Right-Wing Group Sues Illinois to Demand Removal of Allegedly Ineligible Voters
WASHINGTON, D.C. — The right-wing group Judicial Watch today filed a federal lawsuit alleging that Illinois election officials are failing to properly remove ineligible individuals from the state’s voter rolls.
According to the lawsuit, 23 Illinois counties reported 980,089 total voter registrations as of November 2022, but removed a combined total of 100 voters over a two year period. In certain counties, the lawsuit asserts, zero voters were removed from the rolls between 2020 and 2022. “[T]hese are absurdly small numbers of removals,” the complaint reads.
Under a federal law known as the National Voter Registration Act (NVRA), states are required to cancel registrations of voters who have had a change in residence or have passed away.
In its new legal action, Judicial Watch maintains that “[t]here is no possible way these counties can be conducting a general program that makes a reasonable effort to cancel the registrations of voters who have become ineligible because of a change of residence while removing so few registrations under” the NVRA.
The right-wing group also claims that numerous Illinois counties failed to report data regarding removals and inactive voter registrations to the U.S. Election Assistance Commission — an independent, bipartisan commission that is obligated under the NVRA to report on state voter registration practices to Congress each odd-numbered year.
In addition to asserting that “Illinois election officials are manifestly failing to remove ineligible residents from the voter rolls,” Judicial Watch argues that state election officials have failed to provide requested records and data pertaining to the state’s voter list maintenance practices.
Aside from Judicial Watch — which has been involved in a series of other right-wing “election integrity” lawsuits — the complaint lists an individual voter and two other conservative nonprofit groups as plaintiffs.
The complaint states that Judicial Watch and the other named plaintiffs are “concerned that failing to comply with the NVRA’s voter list maintenance obligations impairs the integrity of elections by increasing the opportunity for ineligible voters or voters intent on fraud to cast ballots.”
Despite numerous reports and court orders following the 2020 election refuting claims of alleged voter fraud, Judicial Watch’s President Tom Fitton said in a statement that “Illinois should take immediate steps to clean its rolls to both prevent fraud and increase voter confidence in the elections…Illinois’ voting rolls are a mess.

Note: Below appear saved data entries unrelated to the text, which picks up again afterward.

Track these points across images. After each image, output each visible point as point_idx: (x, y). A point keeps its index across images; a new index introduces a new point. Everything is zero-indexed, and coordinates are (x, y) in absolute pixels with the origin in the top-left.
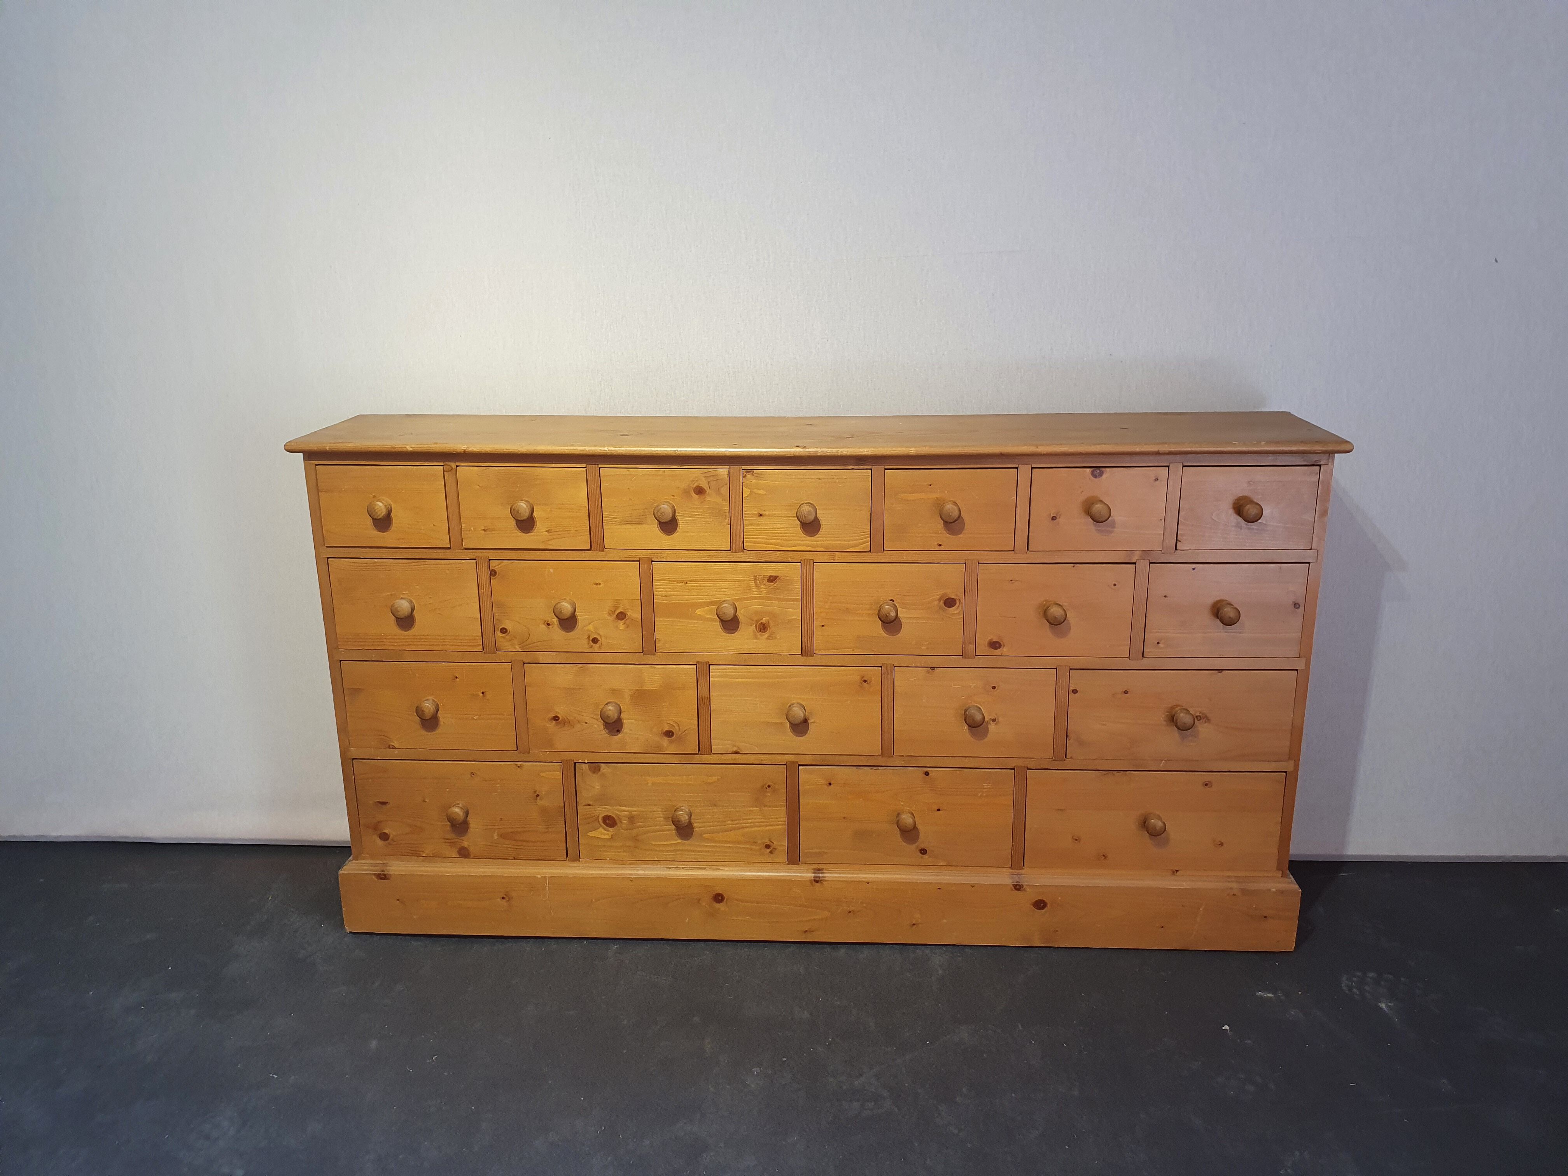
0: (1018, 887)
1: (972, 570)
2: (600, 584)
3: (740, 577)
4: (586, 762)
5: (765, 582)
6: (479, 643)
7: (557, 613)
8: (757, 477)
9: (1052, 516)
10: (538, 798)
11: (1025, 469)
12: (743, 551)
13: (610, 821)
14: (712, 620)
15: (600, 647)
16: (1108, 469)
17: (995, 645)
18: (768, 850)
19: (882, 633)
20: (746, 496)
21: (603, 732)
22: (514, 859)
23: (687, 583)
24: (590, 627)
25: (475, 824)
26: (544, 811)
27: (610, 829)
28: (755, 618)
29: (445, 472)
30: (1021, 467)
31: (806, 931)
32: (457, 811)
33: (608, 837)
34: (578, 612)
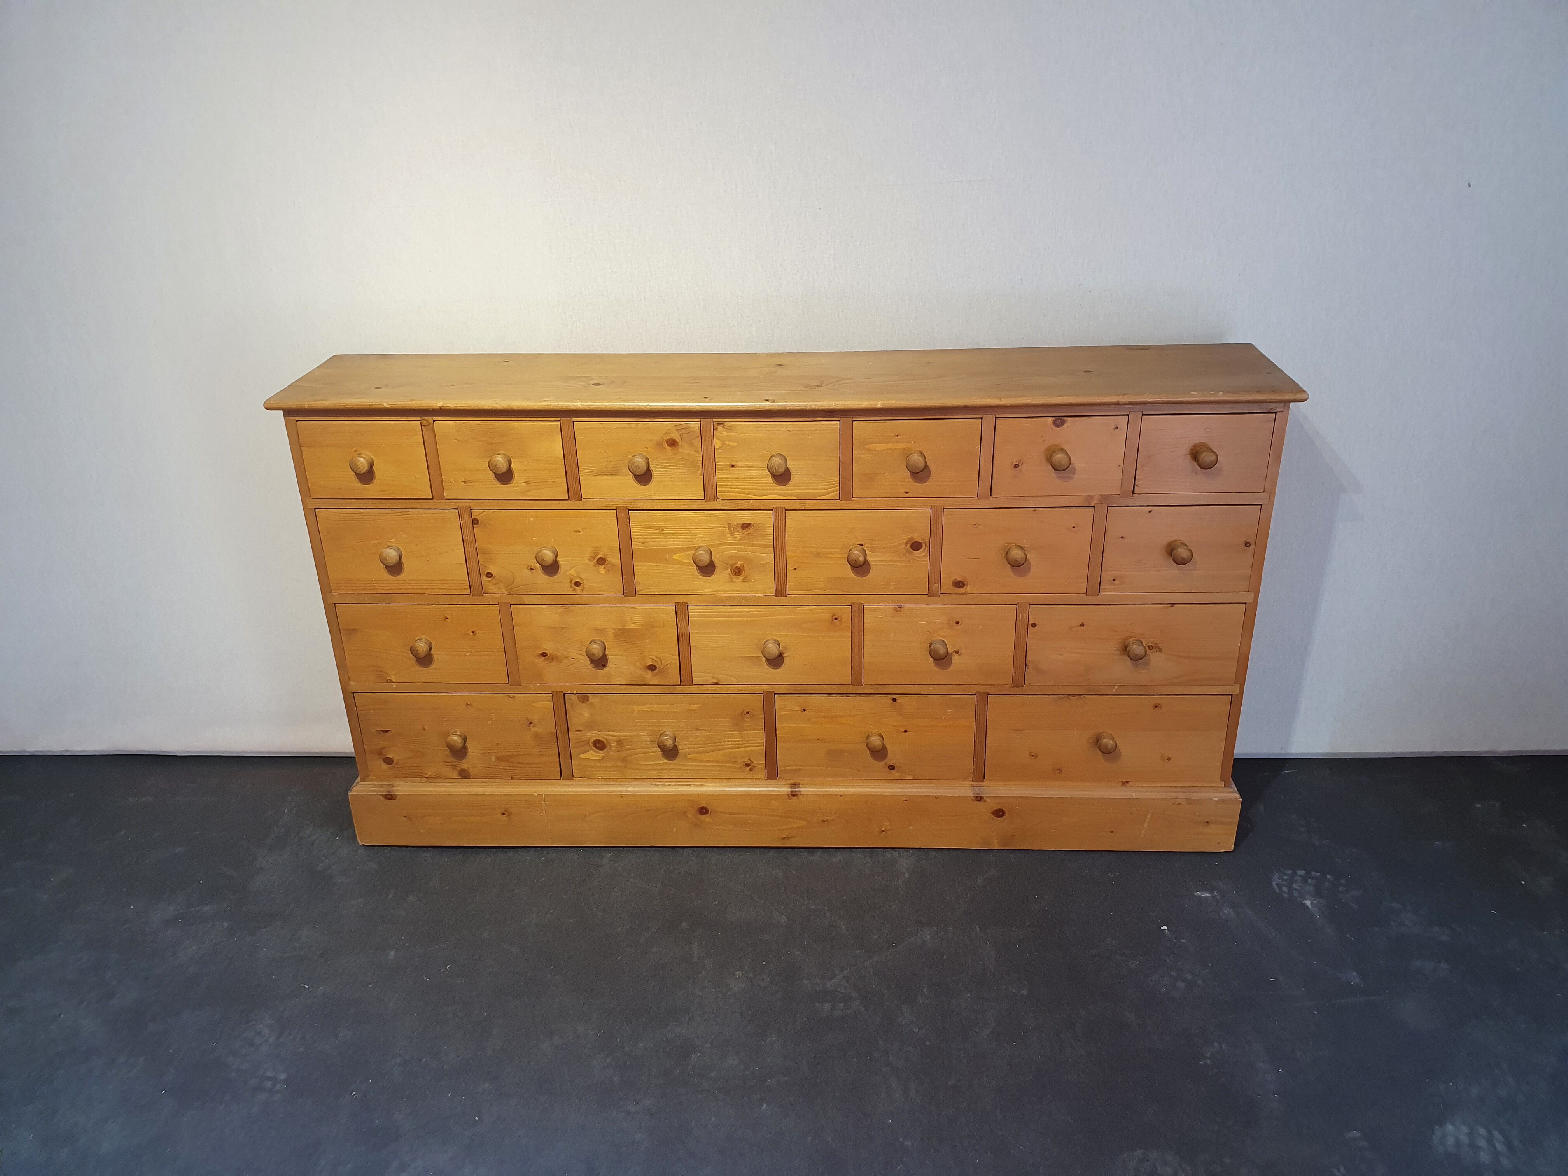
0: (979, 798)
1: (937, 515)
2: (579, 532)
3: (716, 525)
4: (575, 693)
5: (739, 529)
6: (467, 587)
7: (540, 561)
8: (729, 429)
9: (1014, 463)
10: (531, 725)
11: (989, 419)
12: (717, 501)
13: (599, 745)
14: (689, 564)
15: (582, 590)
16: (1069, 419)
17: (959, 584)
18: (749, 768)
19: (853, 575)
20: (718, 447)
21: (590, 666)
22: (512, 779)
23: (663, 530)
24: (572, 572)
25: (473, 749)
26: (537, 736)
27: (601, 752)
28: (731, 563)
29: (423, 427)
30: (985, 417)
31: (785, 838)
32: (456, 739)
33: (598, 758)
34: (560, 558)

Dirty voter rolls can mean dirty elections.”
Although the group contends that Illinois’ voter lists must be “cleaned up,” that process can be flawed, often resulting in lawful voters being improperly purged from voter lists.
Just last week, a federal judge dismissed a right-wing lawsuit brought by the Public Interest Legal Foundation seeking to gain access to voter list maintenance records in Michigan for the purposes of purging allegedly ineligible voters from the rolls.